DESCRIPTION OF THE TASK:
Copy the lines of the listing word for word, from its first line through the line that contains "genus: Aristida", including that line.

Data excerpts:
┌──
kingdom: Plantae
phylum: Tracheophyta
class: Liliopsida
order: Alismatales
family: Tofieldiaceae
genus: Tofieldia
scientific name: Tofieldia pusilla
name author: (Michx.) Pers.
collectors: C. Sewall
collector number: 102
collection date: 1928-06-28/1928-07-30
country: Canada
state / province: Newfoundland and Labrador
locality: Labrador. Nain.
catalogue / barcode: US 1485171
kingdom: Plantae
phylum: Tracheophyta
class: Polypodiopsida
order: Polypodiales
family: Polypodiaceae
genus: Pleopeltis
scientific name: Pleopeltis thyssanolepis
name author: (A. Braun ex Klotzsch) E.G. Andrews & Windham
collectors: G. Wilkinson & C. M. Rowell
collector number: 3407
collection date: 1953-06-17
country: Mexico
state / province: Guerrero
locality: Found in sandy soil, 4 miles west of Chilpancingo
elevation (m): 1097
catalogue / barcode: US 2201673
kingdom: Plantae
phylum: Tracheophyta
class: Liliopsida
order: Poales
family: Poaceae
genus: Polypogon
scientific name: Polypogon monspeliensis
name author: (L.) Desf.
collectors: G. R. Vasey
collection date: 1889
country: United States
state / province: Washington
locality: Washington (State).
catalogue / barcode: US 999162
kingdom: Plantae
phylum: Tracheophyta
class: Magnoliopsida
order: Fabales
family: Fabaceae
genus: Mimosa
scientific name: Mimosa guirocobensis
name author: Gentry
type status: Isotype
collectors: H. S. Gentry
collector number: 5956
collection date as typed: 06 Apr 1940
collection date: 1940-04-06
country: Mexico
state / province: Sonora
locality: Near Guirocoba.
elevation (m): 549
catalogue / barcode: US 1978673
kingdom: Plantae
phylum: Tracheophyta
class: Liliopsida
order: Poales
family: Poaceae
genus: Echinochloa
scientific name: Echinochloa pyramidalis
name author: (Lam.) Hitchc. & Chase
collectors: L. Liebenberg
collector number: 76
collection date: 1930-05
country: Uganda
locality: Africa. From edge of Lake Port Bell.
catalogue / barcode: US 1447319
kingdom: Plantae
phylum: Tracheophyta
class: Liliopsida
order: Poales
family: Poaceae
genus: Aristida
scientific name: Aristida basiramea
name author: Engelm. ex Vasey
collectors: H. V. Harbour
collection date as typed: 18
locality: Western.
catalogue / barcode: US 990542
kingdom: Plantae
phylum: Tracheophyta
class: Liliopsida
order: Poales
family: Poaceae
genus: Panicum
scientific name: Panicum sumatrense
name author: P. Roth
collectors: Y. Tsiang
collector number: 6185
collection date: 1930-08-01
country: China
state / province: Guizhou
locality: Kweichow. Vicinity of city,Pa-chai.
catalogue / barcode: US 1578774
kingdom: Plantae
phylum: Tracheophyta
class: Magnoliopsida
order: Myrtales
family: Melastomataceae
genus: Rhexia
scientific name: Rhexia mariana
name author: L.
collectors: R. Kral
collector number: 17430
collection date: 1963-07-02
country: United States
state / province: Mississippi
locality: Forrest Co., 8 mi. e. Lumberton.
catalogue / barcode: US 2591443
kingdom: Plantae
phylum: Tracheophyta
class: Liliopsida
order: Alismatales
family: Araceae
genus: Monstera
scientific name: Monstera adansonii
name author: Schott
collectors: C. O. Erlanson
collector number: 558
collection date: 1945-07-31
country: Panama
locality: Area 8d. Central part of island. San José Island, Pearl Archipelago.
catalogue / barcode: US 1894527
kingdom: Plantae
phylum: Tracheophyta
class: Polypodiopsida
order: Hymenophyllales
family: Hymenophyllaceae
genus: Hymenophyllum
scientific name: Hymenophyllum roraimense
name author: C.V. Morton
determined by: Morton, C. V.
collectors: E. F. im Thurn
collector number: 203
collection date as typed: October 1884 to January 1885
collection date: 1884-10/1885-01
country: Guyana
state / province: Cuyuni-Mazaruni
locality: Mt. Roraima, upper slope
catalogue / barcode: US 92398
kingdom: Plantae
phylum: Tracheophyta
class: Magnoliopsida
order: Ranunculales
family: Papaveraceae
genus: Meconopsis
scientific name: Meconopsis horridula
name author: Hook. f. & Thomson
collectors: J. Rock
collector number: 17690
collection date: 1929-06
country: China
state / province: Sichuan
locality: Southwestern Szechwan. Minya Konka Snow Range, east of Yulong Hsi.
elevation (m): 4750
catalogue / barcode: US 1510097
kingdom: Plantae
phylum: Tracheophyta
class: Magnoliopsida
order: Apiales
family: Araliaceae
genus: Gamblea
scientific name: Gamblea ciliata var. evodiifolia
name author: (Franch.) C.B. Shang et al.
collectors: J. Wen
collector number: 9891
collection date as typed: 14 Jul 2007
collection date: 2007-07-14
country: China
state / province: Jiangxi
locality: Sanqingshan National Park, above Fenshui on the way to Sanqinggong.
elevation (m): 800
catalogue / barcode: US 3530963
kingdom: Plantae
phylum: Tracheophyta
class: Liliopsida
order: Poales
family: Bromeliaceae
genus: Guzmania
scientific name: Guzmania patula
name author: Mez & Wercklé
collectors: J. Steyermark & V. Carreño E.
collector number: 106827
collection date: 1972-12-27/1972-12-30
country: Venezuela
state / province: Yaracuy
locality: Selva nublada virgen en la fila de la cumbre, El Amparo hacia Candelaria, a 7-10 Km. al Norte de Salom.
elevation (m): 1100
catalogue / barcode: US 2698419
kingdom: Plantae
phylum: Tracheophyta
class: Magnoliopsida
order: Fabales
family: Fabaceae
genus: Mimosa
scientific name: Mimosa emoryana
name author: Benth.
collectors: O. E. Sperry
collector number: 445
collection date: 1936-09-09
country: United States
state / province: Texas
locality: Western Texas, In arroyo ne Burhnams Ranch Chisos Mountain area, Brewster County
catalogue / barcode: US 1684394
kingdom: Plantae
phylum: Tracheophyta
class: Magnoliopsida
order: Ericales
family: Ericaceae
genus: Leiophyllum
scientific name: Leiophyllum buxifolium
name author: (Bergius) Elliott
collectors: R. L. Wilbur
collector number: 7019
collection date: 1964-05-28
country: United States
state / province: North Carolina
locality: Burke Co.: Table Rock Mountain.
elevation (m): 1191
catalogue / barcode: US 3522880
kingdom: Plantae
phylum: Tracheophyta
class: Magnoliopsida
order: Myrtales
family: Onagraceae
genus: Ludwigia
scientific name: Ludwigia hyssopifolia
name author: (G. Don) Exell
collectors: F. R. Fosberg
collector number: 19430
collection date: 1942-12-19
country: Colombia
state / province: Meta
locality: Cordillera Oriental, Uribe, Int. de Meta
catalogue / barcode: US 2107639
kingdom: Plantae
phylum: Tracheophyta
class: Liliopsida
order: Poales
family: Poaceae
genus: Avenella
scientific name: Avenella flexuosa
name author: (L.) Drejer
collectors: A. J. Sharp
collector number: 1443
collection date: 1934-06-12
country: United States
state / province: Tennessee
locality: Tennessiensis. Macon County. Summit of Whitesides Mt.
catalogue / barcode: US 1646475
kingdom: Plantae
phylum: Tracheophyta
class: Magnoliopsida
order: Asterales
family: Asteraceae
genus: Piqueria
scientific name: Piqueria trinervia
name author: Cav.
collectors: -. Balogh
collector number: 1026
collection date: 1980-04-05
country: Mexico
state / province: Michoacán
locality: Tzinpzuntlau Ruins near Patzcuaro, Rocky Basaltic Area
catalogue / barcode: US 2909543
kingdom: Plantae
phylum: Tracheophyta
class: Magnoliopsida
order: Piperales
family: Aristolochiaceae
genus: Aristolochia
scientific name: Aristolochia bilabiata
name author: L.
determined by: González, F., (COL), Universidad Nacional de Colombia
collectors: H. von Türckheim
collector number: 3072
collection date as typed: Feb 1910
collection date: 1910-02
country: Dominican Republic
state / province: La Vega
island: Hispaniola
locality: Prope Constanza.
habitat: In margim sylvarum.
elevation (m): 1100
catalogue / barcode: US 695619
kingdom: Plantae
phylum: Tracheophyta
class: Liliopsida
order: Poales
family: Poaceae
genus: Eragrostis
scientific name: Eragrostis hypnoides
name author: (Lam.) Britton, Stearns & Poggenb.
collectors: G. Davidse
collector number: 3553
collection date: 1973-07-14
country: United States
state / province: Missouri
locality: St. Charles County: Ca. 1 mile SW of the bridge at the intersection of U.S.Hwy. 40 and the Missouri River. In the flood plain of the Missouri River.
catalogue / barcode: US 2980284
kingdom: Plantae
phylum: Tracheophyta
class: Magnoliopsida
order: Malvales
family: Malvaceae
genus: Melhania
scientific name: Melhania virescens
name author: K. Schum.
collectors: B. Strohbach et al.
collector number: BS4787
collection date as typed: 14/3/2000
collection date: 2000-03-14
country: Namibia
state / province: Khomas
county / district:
└──
RESULT OF THE TASK:
kingdom: Plantae
phylum: Tracheophyta
class: Liliopsida
order: Alismatales
family: Tofieldiaceae
genus: Tofieldia
scientific name: Tofieldia pusilla
name author: (Michx.) Pers.
collectors: C. Sewall
collector number: 102
collection date: 1928-06-28/1928-07-30
country: Canada
state / province: Newfoundland and Labrador
locality: Labrador. Nain.
catalogue / barcode: US 1485171
kingdom: Plantae
phylum: Tracheophyta
class: Polypodiopsida
order: Polypodiales
family: Polypodiaceae
genus: Pleopeltis
scientific name: Pleopeltis thyssanolepis
name author: (A. Braun ex Klotzsch) E.G. Andrews & Windham
collectors: G. Wilkinson & C. M. Rowell
collector number: 3407
collection date: 1953-06-17
country: Mexico
state / province: Guerrero
locality: Found in sandy soil, 4 miles west of Chilpancingo
elevation (m): 1097
catalogue / barcode: US 2201673
kingdom: Plantae
phylum: Tracheophyta
class: Liliopsida
order: Poales
family: Poaceae
genus: Polypogon
scientific name: Polypogon monspeliensis
name author: (L.) Desf.
collectors: G. R. Vasey
collection date: 1889
country: United States
state / province: Washington
locality: Washington (State).
catalogue / barcode: US 999162
kingdom: Plantae
phylum: Tracheophyta
class: Magnoliopsida
order: Fabales
family: Fabaceae
genus: Mimosa
scientific name: Mimosa guirocobensis
name author: Gentry
type status: Isotype
collectors: H. S. Gentry
collector number: 5956
collection date as typed: 06 Apr 1940
collection date: 1940-04-06
country: Mexico
state / province: Sonora
locality: Near Guirocoba.
elevation (m): 549
catalogue / barcode: US 1978673
kingdom: Plantae
phylum: Tracheophyta
class: Liliopsida
order: Poales
family: Poaceae
genus: Echinochloa
scientific name: Echinochloa pyramidalis
name author: (Lam.) Hitchc. & Chase
collectors: L. Liebenberg
collector number: 76
collection date: 1930-05
country: Uganda
locality: Africa. From edge of Lake Port Bell.
catalogue / barcode: US 1447319
kingdom: Plantae
phylum: Tracheophyta
class: Liliopsida
order: Poales
family: Poaceae
genus: Aristida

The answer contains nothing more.